I reject the liberal notion that in today’s fraught climate we have much more in common with those who are across the political aisle than we don’t. I am a Black female feminist from an immigrant family. I have nothing in common with people who voted for and continue to support the policies, not to mention the antics, of the current resident of the White House. I do not apologize. I have thought this through: You cannot be my ally and my annihilator at the same time.
To many liberals America has veered off its moral center and embraced a way of being in the world that is at odds with its storied past. They see this as a temporary detour, an era that will end abruptly and then be scrubbed out of the history books as seasoned and reasoned leadership takes the reins again.
I, however, wonder if this is America as it always was, finally and unabashedly claiming its true self. A country born of not one birth defect, as Condoleeza Rice calls slavery, but many. A country that has reduced its indigenous people to physical and emotional squalor. A country where Black and brown people fought in literally every war since the 1700s to secure their freedom and dignity, eventually walking point at rates disproportionate to their populations and dying in Korea and Vietnam, and now in ill-conceived and -fated wars in the Middle East. Let’s not even get started on gender inequality, domestic violence, pedophilia. That’s another post.
In gerrymandered America, where the one percent continues to make money hand over fist and the poor fight for crumbs and vote against their own interests, we must put on our big people drawers and realize that what Liberal America sees as an anomaly is really the way things are moving forward.
There is a whitelash in America against the idea that some people of color have risen above some whites in economic status. An impeccably educated and intelligent Black president and his equally intelligent and well-educated wife are affronts to those who feel that although they will never be wealthy, they should always be able to have their boot on the neck of a person of color.
A paternal first cousin of mine had a revealing conversation with a white “friend” of his. The bloke congratulated him, stating that the two of them had both done so well for themselves given that they were the first in their families to attend college. The truth is that my dad and his four siblings, the products of a rural Jamaican farming community, have nine international degrees between them. My father is an honors graduate of the Ivy League Cornell University. Now that, not the “friend’s” wishful thinking, is something to celebrate. But this white chap couldn’t imagine that my cousin, as a Black man, could come from a family whose achievements have surpassed his own. He simply invented a story he could live with.
That incident brings to mind an episode of This Week with George Stephanopoulos after Professor Henry Louis Gates, Jr., had been arrested for breaking into his own home in 2009. “What does he want,” the talking head George Will growled, red faced and petulant. “He has a Black president, a Black governor and a Black mayor.” I’ll answer that—something that panelists Stephanopoulos and Donna Brazile were too gobsmacked to do—he wants to not be arrested in his own home.

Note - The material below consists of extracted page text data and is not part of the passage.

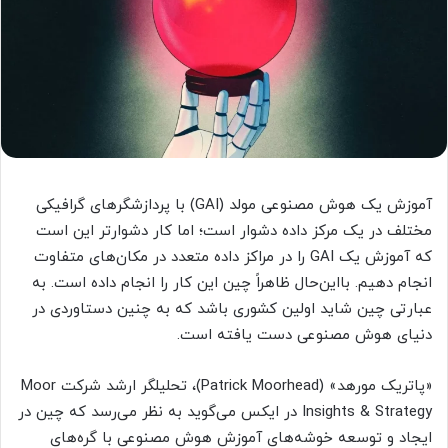
آموزش یک هوش مصنوعی مولد (GAI) با پردازشگرهای گرافیکی
مختلف در یک مرکز داده دشوار است؛ اما کار دشوارتر این است
که آموزش یک GAI را در مراکز داده متعدد در مکان‌های متفاوت
انجام دهیم. بااین‌حال ظاهراً چین این کار را انجام داده است. به
عبارتی چین شاید اولین کشوری باشد که به چنین دستاوردی در
دنیای هوش مصنوعی دست یافته است.
«پاتریک مورهد» (Patrick Moorhead)، تحلیلگر ارشد شرکت Moor
Insights & Strategy در ایکس می‌گوید به نظر می‌رسد که چین در
ایجاد و توسعه خوشه‌های آموزش هوش مصنوعی با گره‌های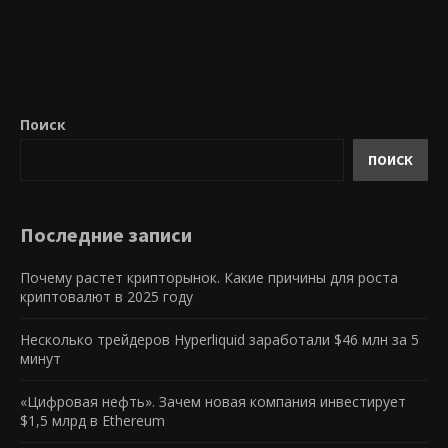
Поиск
ПОИСК
Последние записи
Почему растет крипторынок. Какие причины для роста
криптовалют в 2025 году
Несколько трейдеров Hyperliquid заработали $46 млн за 5
минут
«Цифровая нефть». Зачем новая компания инвестирует
$1,5 млрд в Ethereum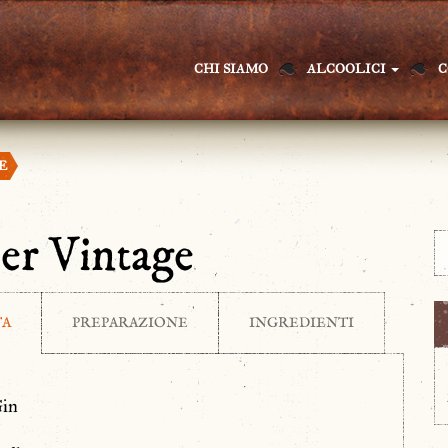
CHI SIAMO
ALCOOLICI
C
E
er Vintage
TA
PREPARAZIONE
INGREDIENTI
Gin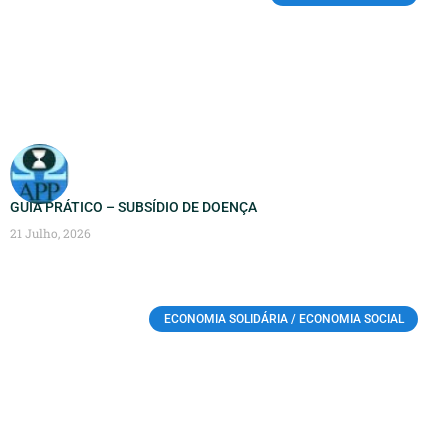
GUIA PRÁTICO – SUBSÍDIO DE DOENÇA
21 Julho, 2026
ECONOMIA SOLIDÁRIA / ECONOMIA SOCIAL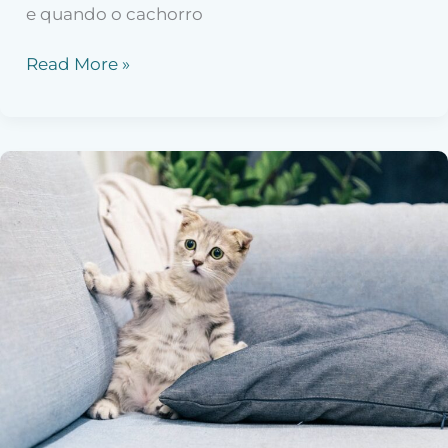
e quando o cachorro
Read More »
Como
dar
remédio
líquido
para
gato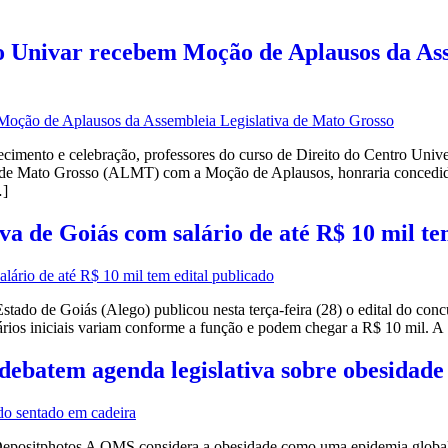
do Univar recebem Moção de Aplausos da As
cimento e celebração, professores do curso de Direito do Centro Unive
de Mato Grosso (ALMT) com a Moção de Aplausos, honraria concedida 
…]
va de Goiás com salário de até R$ 10 mil te
stado de Goiás (Alego) publicou nesta terça-feira (28) o edital do con
salários iniciais variam conforme a função e podem chegar a R$ 10 mil
debatem agenda legislativa sobre obesidade
ositphotos A OMS considera a obesidade como uma epidemia global 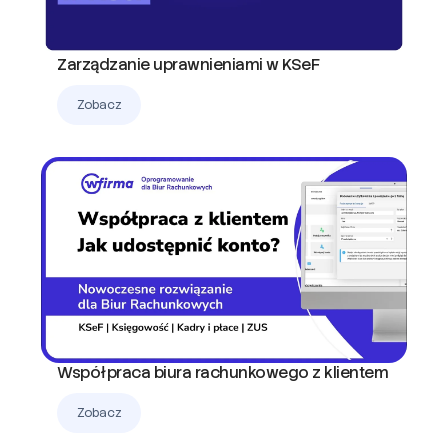
Zarządzanie uprawnieniami w KSeF
Zobacz
Współpraca biura rachunkowego z klientem
Zobacz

The idea that all these educated colored people were ordering his world was discomfiting to Will. Gates, who is world renowned, is the Alphonse Fletcher University Professor and Director of the Hutchins Center for African and African American Research at Harvard University. He is an Emmy Award-winning filmmaker, literary scholar, journalist and cultural critic. Will has taught at Harvard among other institutions (apparently without tenure). In Will’s mind Gates got his comeuppance; the arrest was the price for being educated while Black.
There is a segment of the American population that seethed for eight years over the idea of a Black president. It is evident in the Republican politicians who, in a sinister, treasonous meeting, decided to oppose the President at every turn to the detriment of the nation, and who tried to destroy his Black surrogates Susan Rice, Eric Holder and now Loretta Lynch when they couldn’t get him.
It is evident in the commentary of “good” people who found the President too cerebral, too professorial, too aloof, or who outright dismissed his Harvard education as no big deal, but could not express how they really felt about his blackness. It is evident in the rabid racist remarks that follow every mention of President Obama’s name, even now, seven months after he has left office. His detractors are like bitter girlfriends who’ve been dumped and just can’t move on. The current resident of the White House is expending much energy to expunge President Obama’s achievements rather than creating real, sustainable jobs for his followers. He, too, is like a jilted girlfriend (with small hands) who won’t let go. Sad.
For many of 45’s followers, the enemy of their enemy (people of color, immigrants, Muslims, smart women) is their friend. If 45 mooned Angela Merkel, the new leader of the free world, they would find a way to justify it: Diplomacy needs a shake-up, America First, she’s only a 4 out of 10, bossy women are annoying, his bum is perfect like the moon. The list of excuses would go on and on because their eyes are on the prize: the restoration of America to a place where people who are different from them (and women, including the 53 percent) are relegated to the back of the proverbial bus, once again. No rank statement or tantrum will make them veer from this goal.
So, Affirming Community, on this the 241st birthday of America, I ask, is this country temporarily veering off its moral center or are we indeed witnessing the birth of a nation unfettered by decency, convention and laws?